PROBLEM TO WORK ON:
Transcribe all of the items below word for word, omitting the pictures.

EXERCISE MATERIAL:

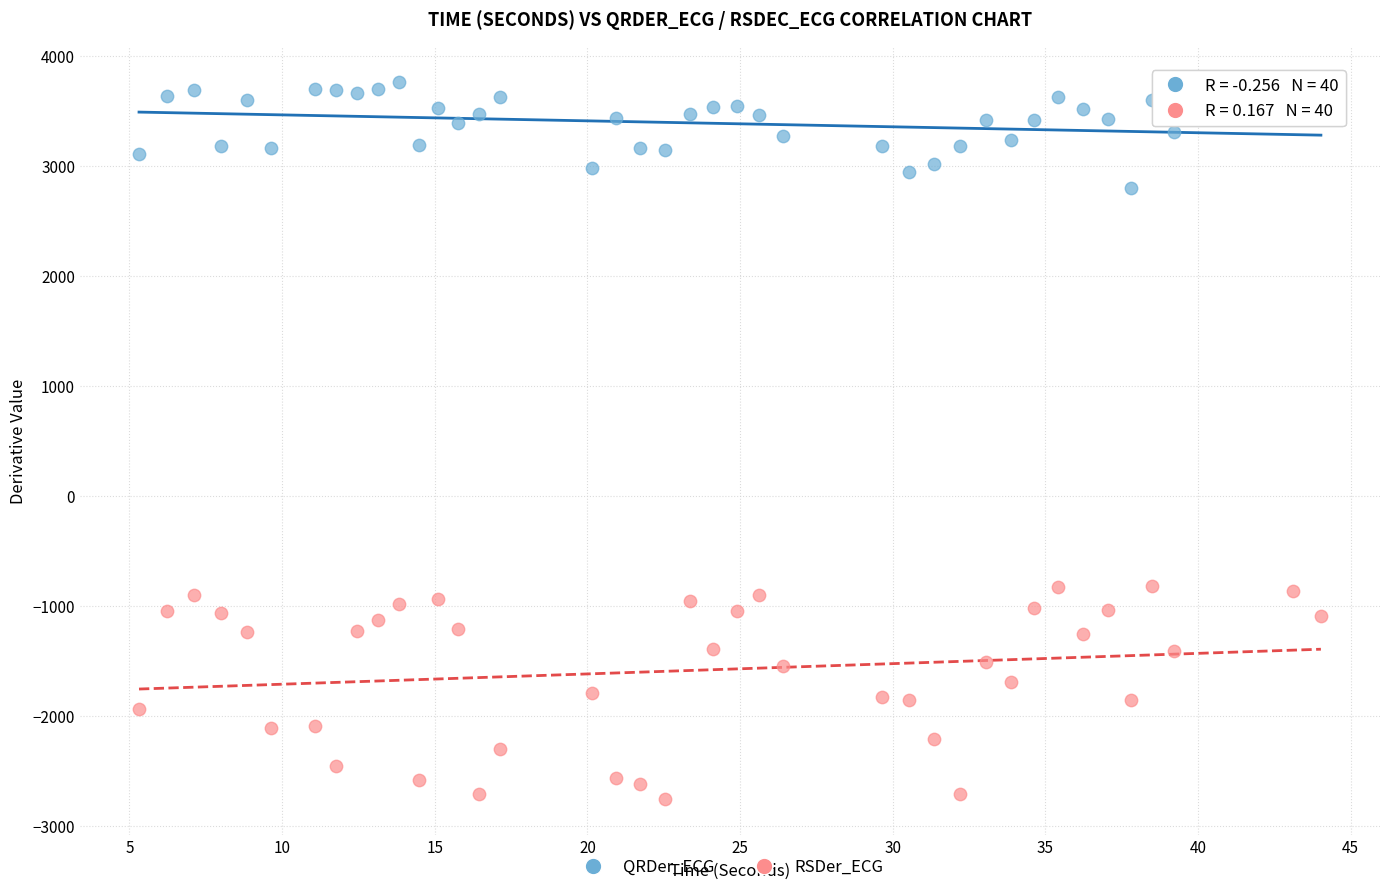

Which series reaches the minimum Y coordinate?

RSDer_ECG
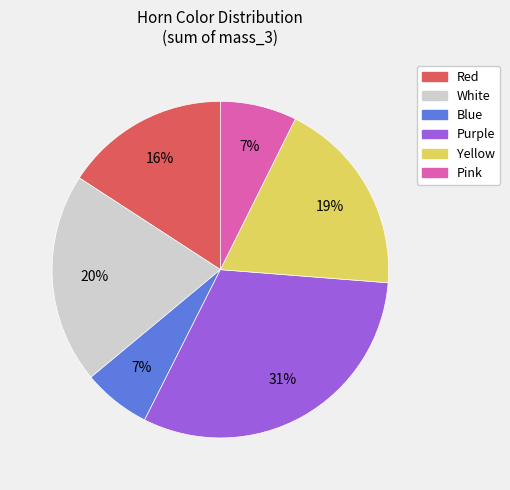

Does any single category account for the majority?

No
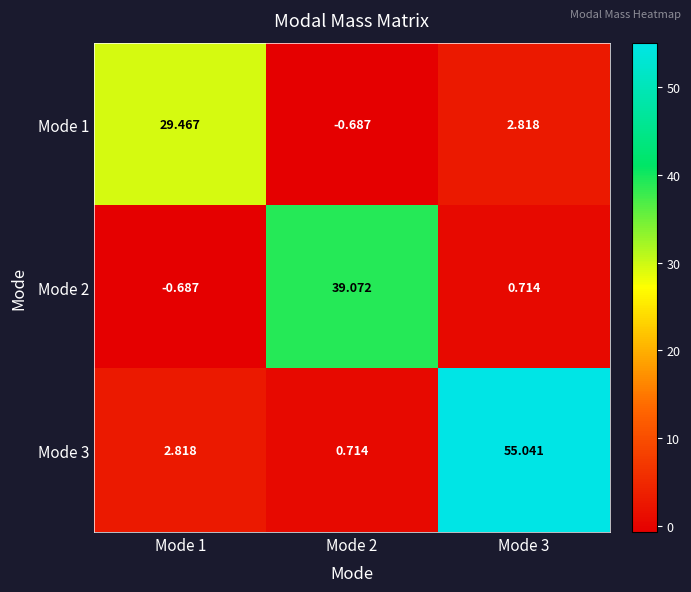

Is the value of Mode 2 at Mode 2 greater than the value of Mode 1 at Mode 2?

Yes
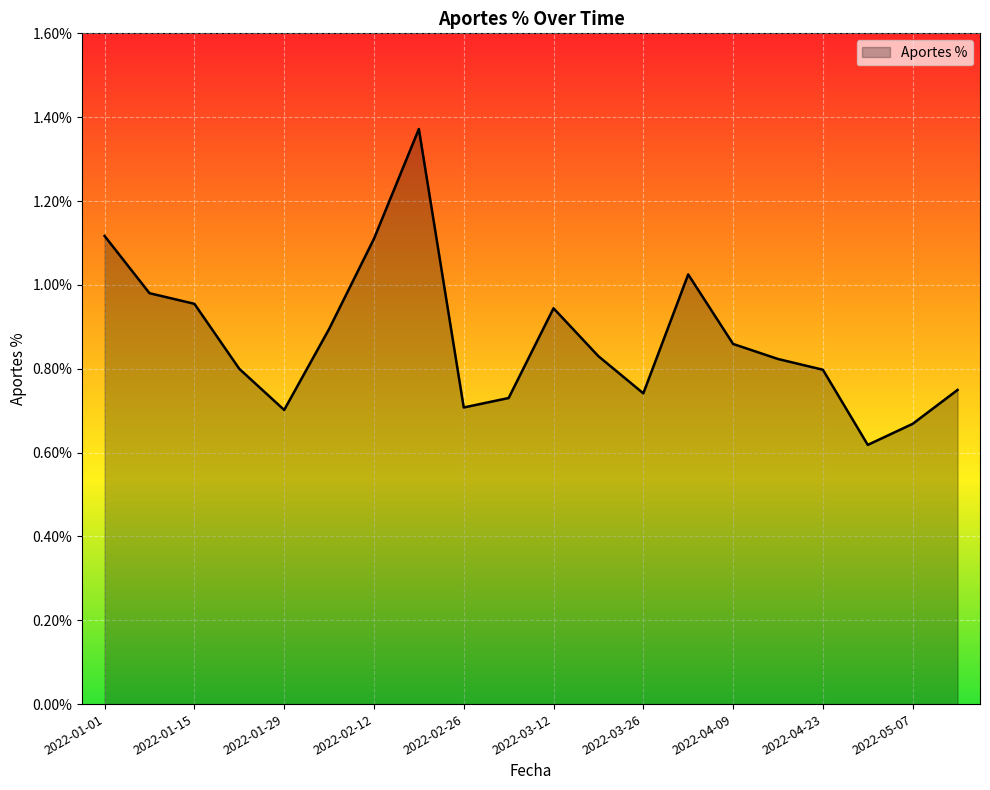

What is the label of the 7th point from the left?

2022-02-12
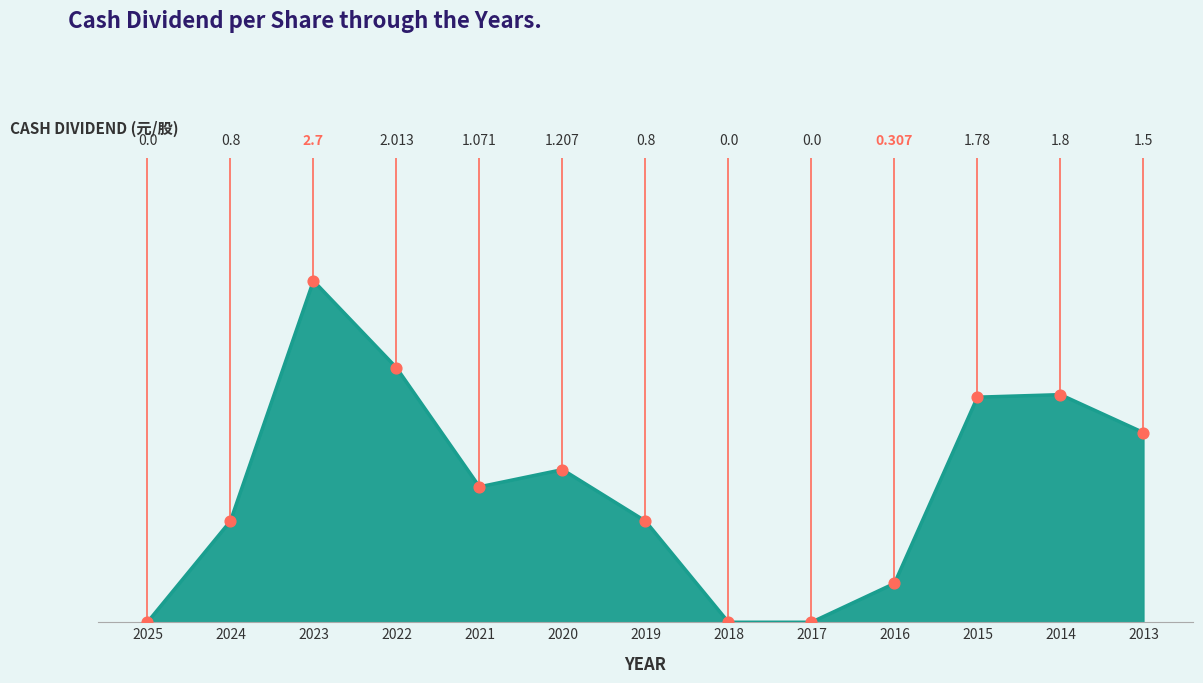

Between 2013 and 2015, which is larger?

2015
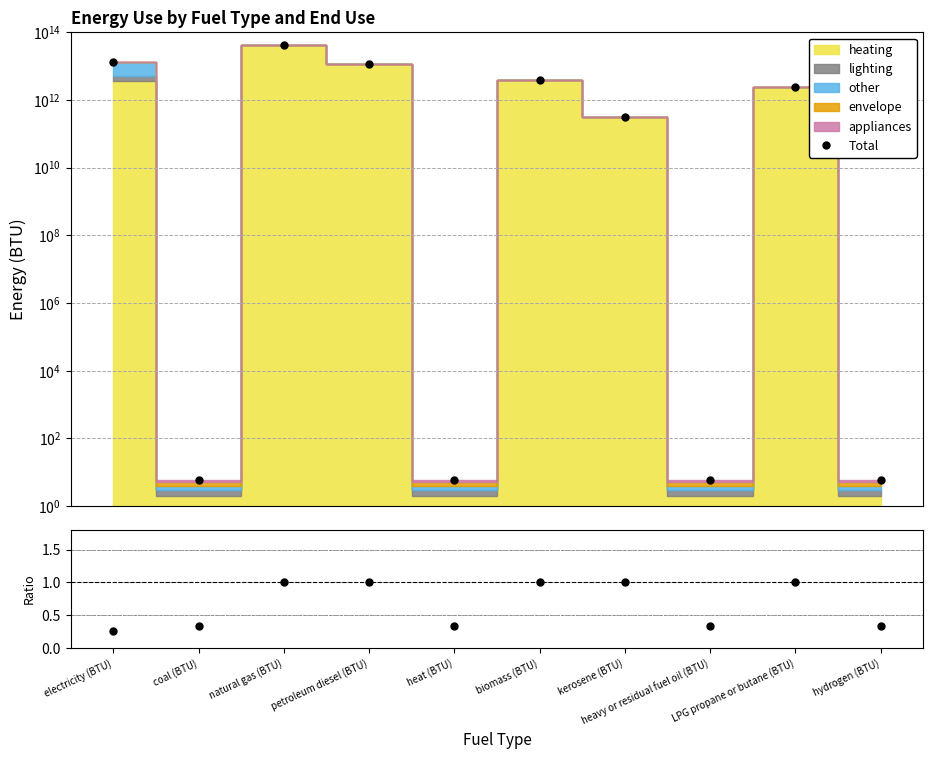

What position from the left is kerosene (BTU)?

7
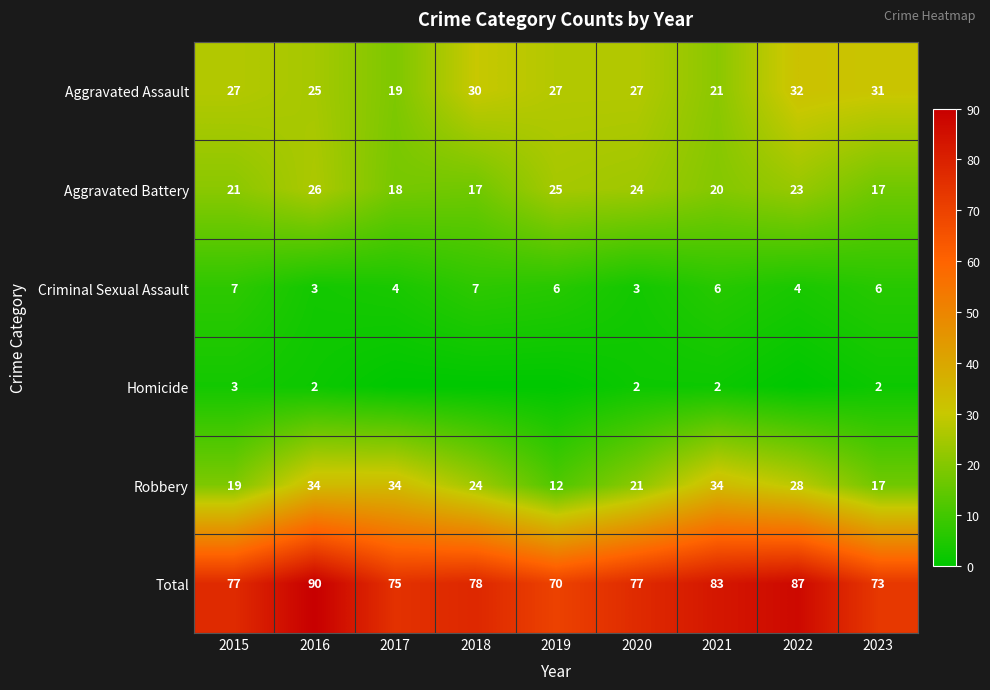

At which label is Robbery closest to 23?

2018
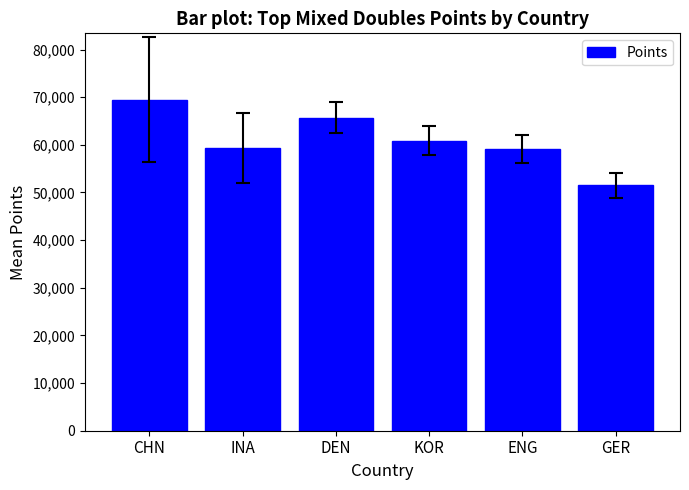

What is the value of the 4th bar from the left?

60880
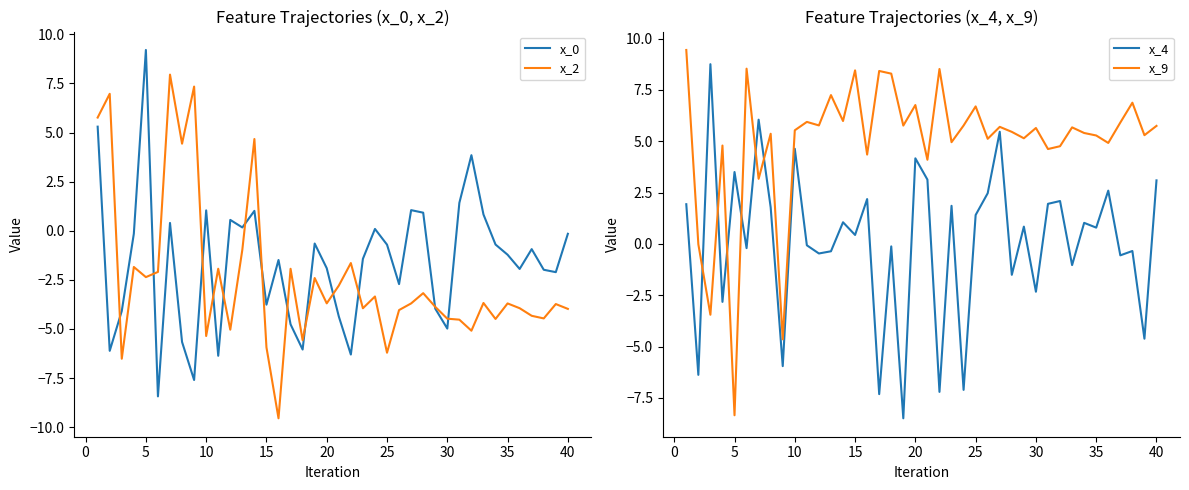

What is the minimum value for x_2?

-9.6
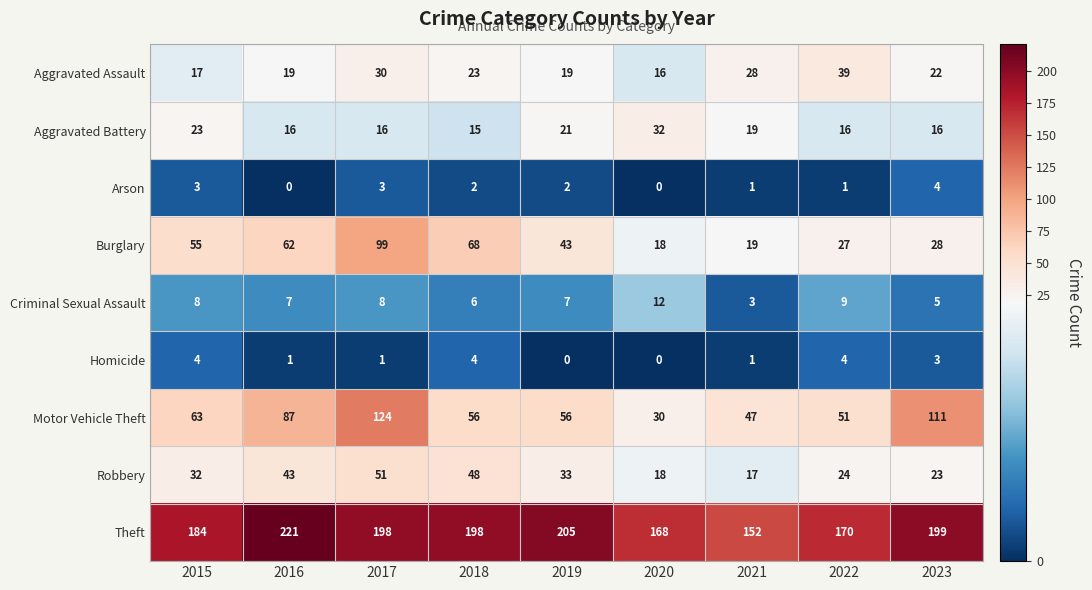

At 2022, list the series in order from smallest to largest.

Arson, Homicide, Criminal Sexual Assault, Aggravated Battery, Robbery, Burglary, Aggravated Assault, Motor Vehicle Theft, Theft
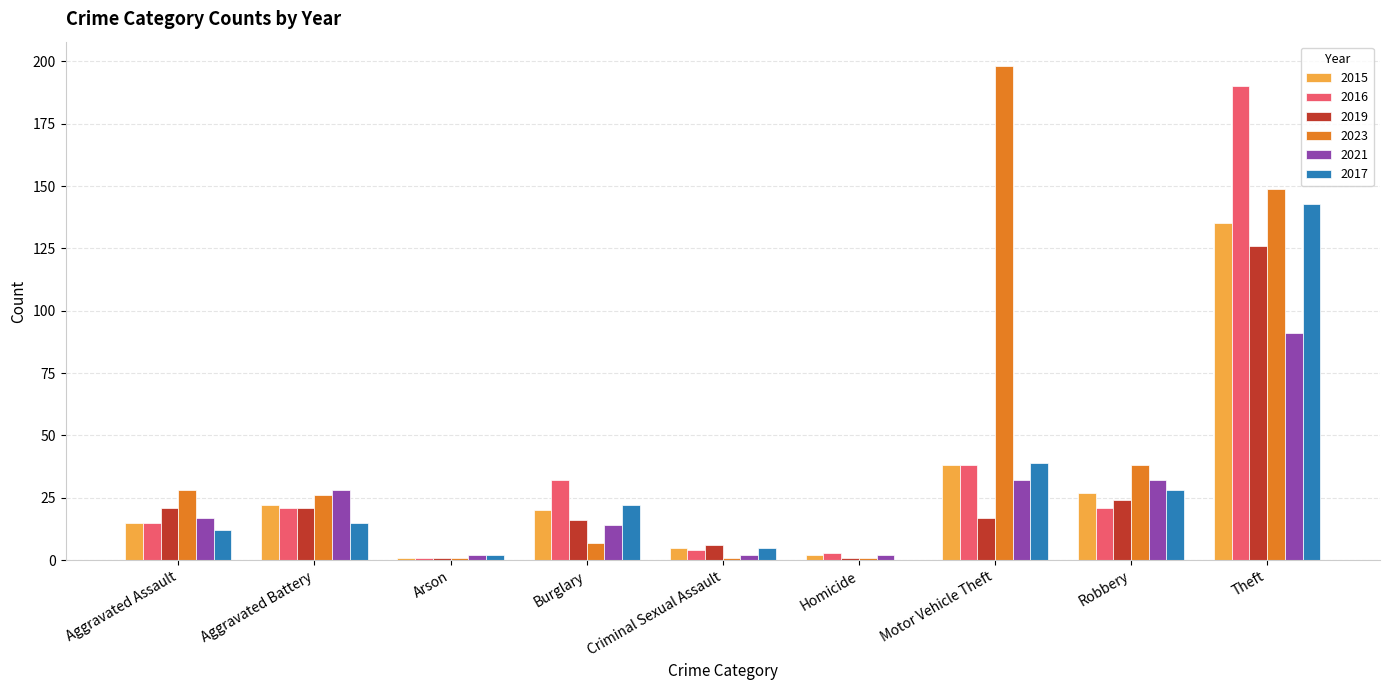

The value of 2015 at Burglary is 30. True or false?

False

RESULT FOR THIS EXERCISE:
Which series reaches the minimum Y coordinate?

RSDer_ECG

Does any single category account for the majority?

No

Is the value of Mode 2 at Mode 2 greater than the value of Mode 1 at Mode 2?

Yes

What is the label of the 7th point from the left?

2022-02-12

Between 2013 and 2015, which is larger?

2015

What position from the left is kerosene (BTU)?

7

At which label is Robbery closest to 23?

2018

What is the value of the 4th bar from the left?

60880

What is the minimum value for x_2?

-9.6

At 2022, list the series in order from smallest to largest.

Arson, Homicide, Criminal Sexual Assault, Aggravated Battery, Robbery, Burglary, Aggravated Assault, Motor Vehicle Theft, Theft

The value of 2015 at Burglary is 30. True or false?

False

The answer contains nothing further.